|Bardhaman, West Bengal 713426
|How to go:
Take Burdhwan local and get down in Saktigarh. From there you can hire toto for Kurmun directly. They may ask 500 rs.
Take Burdhwan local and get down in Saktigarh. If you want break journey, they get toto and reach Attagarh bus stop, from there you can get bus for Hotgopindapur more. You can get down there and take another toto or any local vehicle which is going inside the village.
|Road condition is good, mobile network availability, few basic shops will be helpful to buy basic stuff in case you need it.
|Lack of local transport
|What to visit ?
|Friends who love to experience rituals and culture of India
|Minimum day/time to visit:
|300 rs approx
|Gajon is a traditional festival in West Bengal associated with deities of Lord Shiva or Nil. It spans around last one week of Bengali year Chaitra. The year ends with Charak festival and starts a Bengali new year. Mainly Gajon monks and devotees of lord Shiva take part of those festival and every year thousands of people assemble into the villages where the festivals are taken place. Generally putting a temple into the center they organised it where the monks take part in various rituals like dance, drama, acts or play some religious stuff etc. Various villages throughout West Bengal have different content and activities to perform. Kurhmun proves that they are one of the weirdest and unique among all and the tradition of playing with decomposed human body parts is going for a decade.

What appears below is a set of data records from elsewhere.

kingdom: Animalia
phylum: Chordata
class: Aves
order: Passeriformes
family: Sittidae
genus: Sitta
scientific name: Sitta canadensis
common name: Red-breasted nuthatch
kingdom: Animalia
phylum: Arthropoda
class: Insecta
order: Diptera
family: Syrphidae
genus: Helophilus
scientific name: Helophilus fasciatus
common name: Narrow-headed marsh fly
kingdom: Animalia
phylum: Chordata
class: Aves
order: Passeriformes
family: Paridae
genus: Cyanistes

Kurhmun is the village which is around 21 km away from Burdwan is famous for Gajon festival for several years. The specialty of this festival is to play with decomposed human body parts specially with skulls along with some typical dancing moves and music. The weird rituals has become a part of this village and held in early morning in Nil Sasthi every year. It starts with the procession of Gajon monks holding human skulls and walk through the village based with a Shiva temple. The specific reason behind this rituals is still unknown but it is said since one month before this festival, those monks start searching the buried Hindu bodies from the ground and collect those for this particular day. They make the body dry for one month and start this activity for the particular day. Then again they buried or burn it after the festival gets over. I know it sounds terrific, but that's the way it happens every year. Thousands of people get assembled as a witness, many photographers or bloggers covers the the whole documentary too. All I can say to experience something unique, one must attend it.